== Your objective ==
Copy every line of the material below word for word, leaving nothing out and changing nothing.

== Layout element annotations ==
_ _ _

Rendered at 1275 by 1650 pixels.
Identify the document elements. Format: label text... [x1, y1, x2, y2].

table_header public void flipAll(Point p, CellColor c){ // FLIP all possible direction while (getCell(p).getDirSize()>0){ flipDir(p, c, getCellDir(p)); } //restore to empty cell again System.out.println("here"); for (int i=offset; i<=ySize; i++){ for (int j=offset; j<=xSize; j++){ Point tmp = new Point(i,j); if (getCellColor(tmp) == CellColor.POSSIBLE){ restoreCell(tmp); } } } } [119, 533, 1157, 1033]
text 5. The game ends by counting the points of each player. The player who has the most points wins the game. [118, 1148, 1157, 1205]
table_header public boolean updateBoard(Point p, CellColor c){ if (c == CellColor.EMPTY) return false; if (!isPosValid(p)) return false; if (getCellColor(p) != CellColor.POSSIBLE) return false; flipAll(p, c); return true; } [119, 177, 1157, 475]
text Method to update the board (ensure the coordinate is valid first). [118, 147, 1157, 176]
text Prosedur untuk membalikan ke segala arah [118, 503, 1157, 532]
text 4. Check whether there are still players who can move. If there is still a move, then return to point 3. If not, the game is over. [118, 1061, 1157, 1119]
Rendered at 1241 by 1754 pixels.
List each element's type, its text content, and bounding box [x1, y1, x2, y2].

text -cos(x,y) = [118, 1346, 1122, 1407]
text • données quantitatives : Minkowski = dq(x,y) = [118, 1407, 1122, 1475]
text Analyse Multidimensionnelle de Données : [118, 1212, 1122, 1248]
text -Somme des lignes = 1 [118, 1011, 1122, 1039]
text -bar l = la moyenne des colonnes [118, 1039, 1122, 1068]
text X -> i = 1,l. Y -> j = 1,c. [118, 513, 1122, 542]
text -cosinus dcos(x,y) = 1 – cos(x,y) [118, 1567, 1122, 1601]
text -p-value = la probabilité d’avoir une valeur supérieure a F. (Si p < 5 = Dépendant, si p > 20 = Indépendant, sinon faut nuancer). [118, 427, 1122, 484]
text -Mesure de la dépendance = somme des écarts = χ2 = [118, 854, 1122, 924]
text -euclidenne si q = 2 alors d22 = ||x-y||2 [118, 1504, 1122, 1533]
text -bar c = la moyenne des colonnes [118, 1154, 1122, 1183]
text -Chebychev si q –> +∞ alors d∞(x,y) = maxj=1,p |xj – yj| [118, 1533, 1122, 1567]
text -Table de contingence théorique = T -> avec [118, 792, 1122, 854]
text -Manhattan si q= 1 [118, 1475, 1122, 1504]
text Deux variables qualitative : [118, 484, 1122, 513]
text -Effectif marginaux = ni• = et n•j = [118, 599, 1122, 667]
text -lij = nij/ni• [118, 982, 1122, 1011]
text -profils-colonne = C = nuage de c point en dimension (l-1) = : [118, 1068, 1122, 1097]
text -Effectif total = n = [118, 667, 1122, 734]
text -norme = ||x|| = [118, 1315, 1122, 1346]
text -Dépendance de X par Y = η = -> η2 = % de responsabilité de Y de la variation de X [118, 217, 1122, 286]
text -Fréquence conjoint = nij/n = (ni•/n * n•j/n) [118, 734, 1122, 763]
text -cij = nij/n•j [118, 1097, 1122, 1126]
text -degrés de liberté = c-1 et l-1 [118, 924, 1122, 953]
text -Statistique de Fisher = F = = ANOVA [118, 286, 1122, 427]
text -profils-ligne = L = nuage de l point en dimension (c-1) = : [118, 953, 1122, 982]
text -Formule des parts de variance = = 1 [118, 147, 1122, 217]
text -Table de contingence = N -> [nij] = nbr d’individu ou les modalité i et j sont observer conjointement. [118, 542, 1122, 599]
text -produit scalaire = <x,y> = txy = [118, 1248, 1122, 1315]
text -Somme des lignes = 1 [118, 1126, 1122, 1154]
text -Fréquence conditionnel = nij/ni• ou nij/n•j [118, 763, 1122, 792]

_ _ _

== Exercise solution ==
Rendered at 1275 by 1650 pixels.
Identify the document elements. Format: label text... [x1, y1, x2, y2].

table_header public void flipAll(Point p, CellColor c){ // FLIP all possible direction while (getCell(p).getDirSize()>0){ flipDir(p, c, getCellDir(p)); } //restore to empty cell again System.out.println("here"); for (int i=offset; i<=ySize; i++){ for (int j=offset; j<=xSize; j++){ Point tmp = new Point(i,j); if (getCellColor(tmp) == CellColor.POSSIBLE){ restoreCell(tmp); } } } } [119, 533, 1157, 1033]
text 5. The game ends by counting the points of each player. The player who has the most points wins the game. [118, 1148, 1157, 1205]
table_header public boolean updateBoard(Point p, CellColor c){ if (c == CellColor.EMPTY) return false; if (!isPosValid(p)) return false; if (getCellColor(p) != CellColor.POSSIBLE) return false; flipAll(p, c); return true; } [119, 177, 1157, 475]
text Method to update the board (ensure the coordinate is valid first). [118, 147, 1157, 176]
text Prosedur untuk membalikan ke segala arah [118, 503, 1157, 532]
text 4. Check whether there are still players who can move. If there is still a move, then return to point 3. If not, the game is over. [118, 1061, 1157, 1119]
Rendered at 1241 by 1754 pixels.
List each element's type, its text content, and bounding box [x1, y1, x2, y2].

text -cos(x,y) = [118, 1346, 1122, 1407]
text • données quantitatives : Minkowski = dq(x,y) = [118, 1407, 1122, 1475]
text Analyse Multidimensionnelle de Données : [118, 1212, 1122, 1248]
text -Somme des lignes = 1 [118, 1011, 1122, 1039]
text -bar l = la moyenne des colonnes [118, 1039, 1122, 1068]
text X -> i = 1,l. Y -> j = 1,c. [118, 513, 1122, 542]
text -cosinus dcos(x,y) = 1 – cos(x,y) [118, 1567, 1122, 1601]
text -p-value = la probabilité d’avoir une valeur supérieure a F. (Si p < 5 = Dépendant, si p > 20 = Indépendant, sinon faut nuancer). [118, 427, 1122, 484]
text -Mesure de la dépendance = somme des écarts = χ2 = [118, 854, 1122, 924]
text -euclidenne si q = 2 alors d22 = ||x-y||2 [118, 1504, 1122, 1533]
text -bar c = la moyenne des colonnes [118, 1154, 1122, 1183]
text -Chebychev si q –> +∞ alors d∞(x,y) = maxj=1,p |xj – yj| [118, 1533, 1122, 1567]
text -Table de contingence théorique = T -> avec [118, 792, 1122, 854]
text -Manhattan si q= 1 [118, 1475, 1122, 1504]
text Deux variables qualitative : [118, 484, 1122, 513]
text -Effectif marginaux = ni• = et n•j = [118, 599, 1122, 667]
text -lij = nij/ni• [118, 982, 1122, 1011]
text -profils-colonne = C = nuage de c point en dimension (l-1) = : [118, 1068, 1122, 1097]
text -Effectif total = n = [118, 667, 1122, 734]
text -norme = ||x|| = [118, 1315, 1122, 1346]
text -Dépendance de X par Y = η = -> η2 = % de responsabilité de Y de la variation de X [118, 217, 1122, 286]
text -Fréquence conjoint = nij/n = (ni•/n * n•j/n) [118, 734, 1122, 763]
text -cij = nij/n•j [118, 1097, 1122, 1126]
text -degrés de liberté = c-1 et l-1 [118, 924, 1122, 953]
text -Statistique de Fisher = F = = ANOVA [118, 286, 1122, 427]
text -profils-ligne = L = nuage de l point en dimension (c-1) = : [118, 953, 1122, 982]
text -Formule des parts de variance = = 1 [118, 147, 1122, 217]
text -Table de contingence = N -> [nij] = nbr d’individu ou les modalité i et j sont observer conjointement. [118, 542, 1122, 599]
text -produit scalaire = <x,y> = txy = [118, 1248, 1122, 1315]
text -Somme des lignes = 1 [118, 1126, 1122, 1154]
text -Fréquence conditionnel = nij/ni• ou nij/n•j [118, 763, 1122, 792]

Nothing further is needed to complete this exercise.